• _ТРЕБУЕМОЕ ДЕЙСТВИЕ 1_: Перепишите из фрагмента о вредной еде дословно отрывок, начиная со слов «Марк Биттман, который» и далее вплоть до слов «обрубать эмоциональную связь.».
• _ТРЕБУЕМОЕ ДЕЙСТВИЕ 2_: Согласно фрагменту о вредной еде, в каком кафе хот-доги для Биттмана особенно тесно связаны с воспоминаниями?

• _ОТРЫВОК ДЛЯ ЧТЕНИЯ_:
Марк Биттман, который пишет о еде в New York Times, спросил, почему нам так сложно перестать есть пищу вроде хот-догов, «ведь ни для кого не секрет, что она не только плохо влияет на нас в будущем, но также вызывает тошноту сразу после употребления, она даже не является вкусной»? Размышляя над этим, Биттман ответил, что для него хот-доги, особенно в кафе Nathan’s на Кони Айленд, тесно связаны с воспоминаниями, которые не могут восполнить другие продукты, сознательно выбранные во взрослом возрасте. Хот-доги для него означали детство, интерес ко всему и время, проведенное с сестрой на ярмарке в жаркий летний день.
Если Биттман хотел перестать их есть, было недостаточно рационально понять, что они вредные, или что мясо для изготовления сосисок пошло с наименее полезных частей несчастных животных. Пришлось как-то обрубать эмоциональную связь.
От вредной еды так сложно отвыкнуть не потому, что она нездоровая, хотя все понимают, что это так, а потому, что она связана с хорошими, правильными и чистыми воспоминаниями.
Память всегда была важным элементом в нашем обучении тому, как мы едим. Однако никогда прежде большинство людей не было настолько одержимо сильными пищевыми образами от серии картонных коробок и упаковок из магазина. Когда мы слышим, что кто-то прекратил есть наш любимый сорт чипсов или мороженого, то ощущаем некоторую враждебность.

• _ПРЕДОСТАВЛЕННЫЕ ДАННЫЕ_:
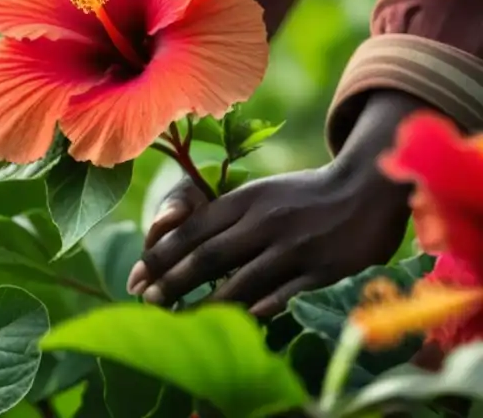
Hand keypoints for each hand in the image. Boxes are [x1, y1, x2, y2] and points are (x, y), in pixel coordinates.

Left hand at [127, 90, 424, 316]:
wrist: (367, 185)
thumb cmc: (304, 195)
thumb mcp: (262, 194)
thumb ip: (226, 216)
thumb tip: (179, 238)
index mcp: (246, 200)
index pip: (193, 230)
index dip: (162, 254)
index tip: (137, 274)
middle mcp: (265, 221)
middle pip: (209, 255)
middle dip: (172, 279)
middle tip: (145, 299)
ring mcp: (294, 246)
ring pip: (242, 279)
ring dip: (206, 301)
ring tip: (179, 317)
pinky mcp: (323, 269)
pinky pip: (286, 293)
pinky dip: (261, 306)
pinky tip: (239, 320)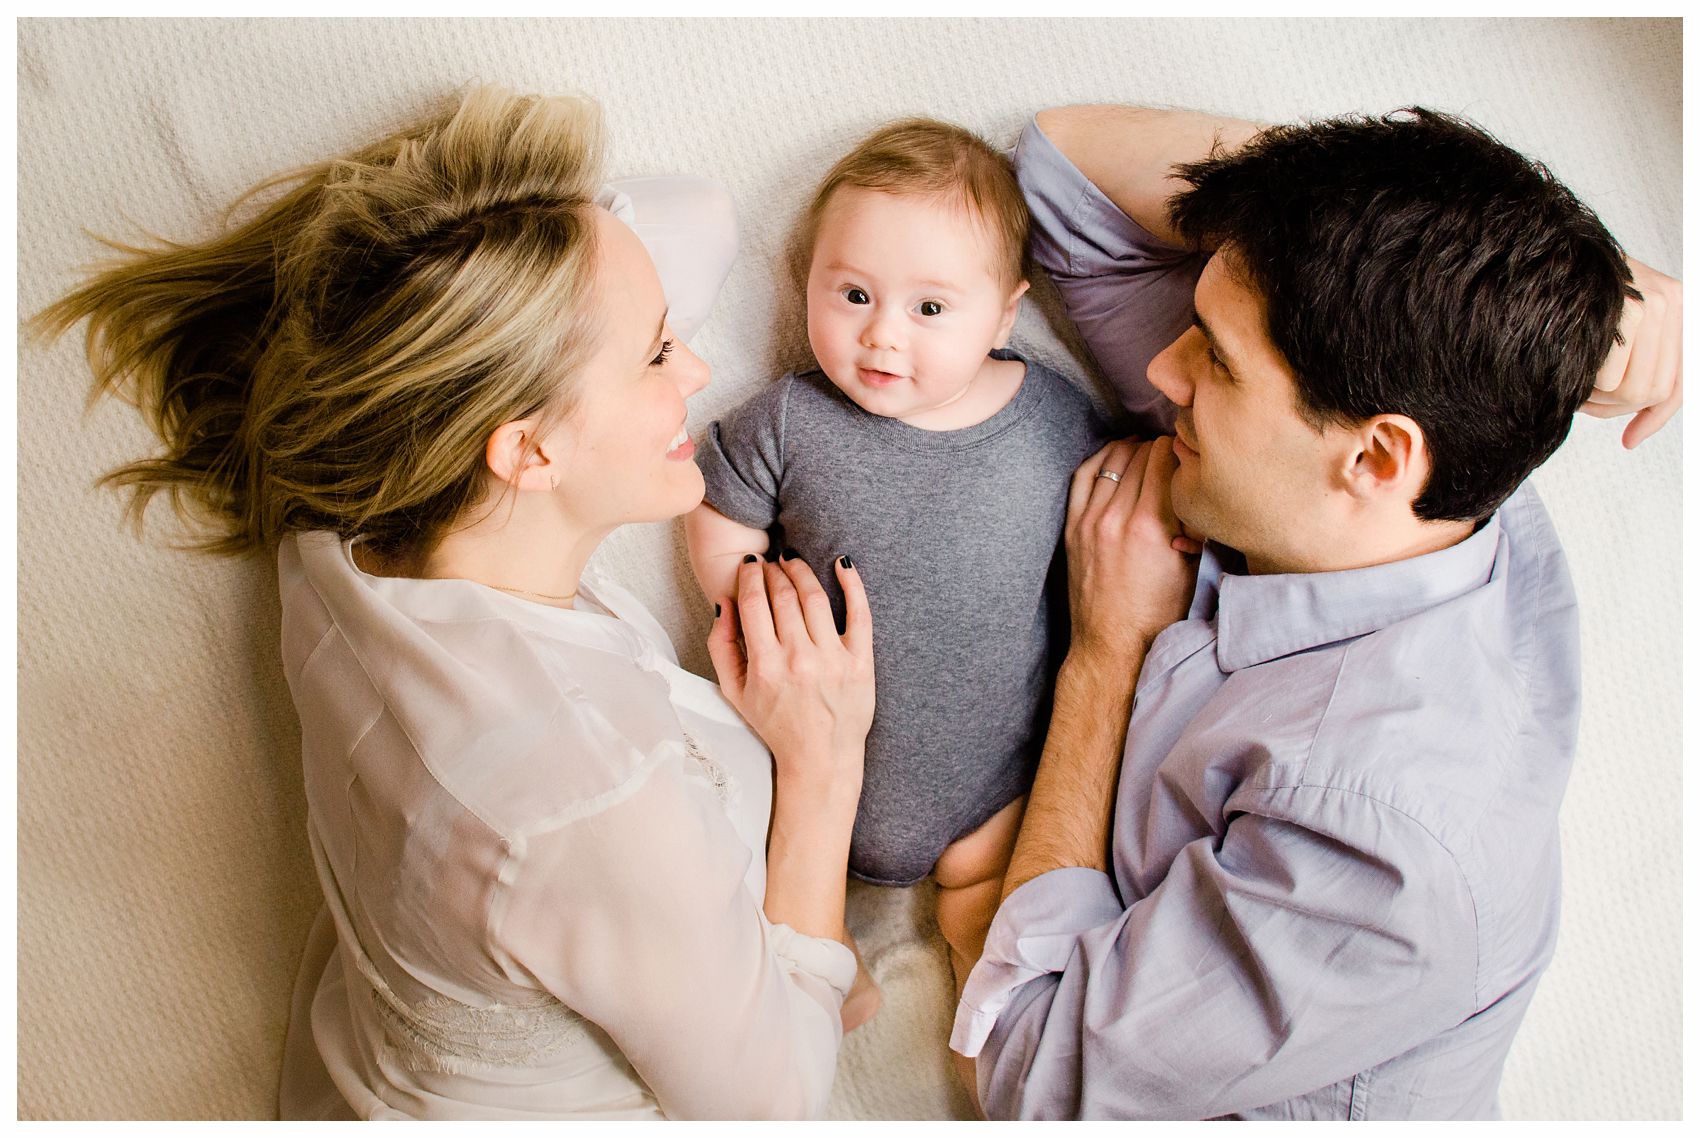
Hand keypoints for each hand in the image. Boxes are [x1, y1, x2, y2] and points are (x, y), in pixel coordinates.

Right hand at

• _РЕШЕНИЕ ЗАДАЧИ 1_:
Марк Биттман, который пишет о еде в New York Times, спросил, почему нам так сложно перестать есть пищу вроде хот-догов, «ведь ни для кого не секрет, что она не только плохо влияет на нас в будущем, но также вызывает тошноту сразу после употребления, она даже не является вкусной»? Размышляя над этим, Биттман ответил, что для него хот-доги, особенно в кафе Nathan’s на Кони Айленд, тесно связаны с воспоминаниями, которые не могут восполнить другие продукты, сознательно выбранные во взрослом возрасте. Хот-доги для него означали детство, интерес ко всему и время, проведенное с сестрой на ярмарке в жаркий летний день.
Если Биттман хотел перестать их есть, было недостаточно рационально понять, что они вредные, или что мясо для изготовления сосисок пошло с наименее полезных частей несчастных животных. Пришлось как-то обрубать эмоциональную связь.

• _РЕШЕНИЕ ЗАДАЧИ 2_: В кафе Nathan’s на Кони Айленд.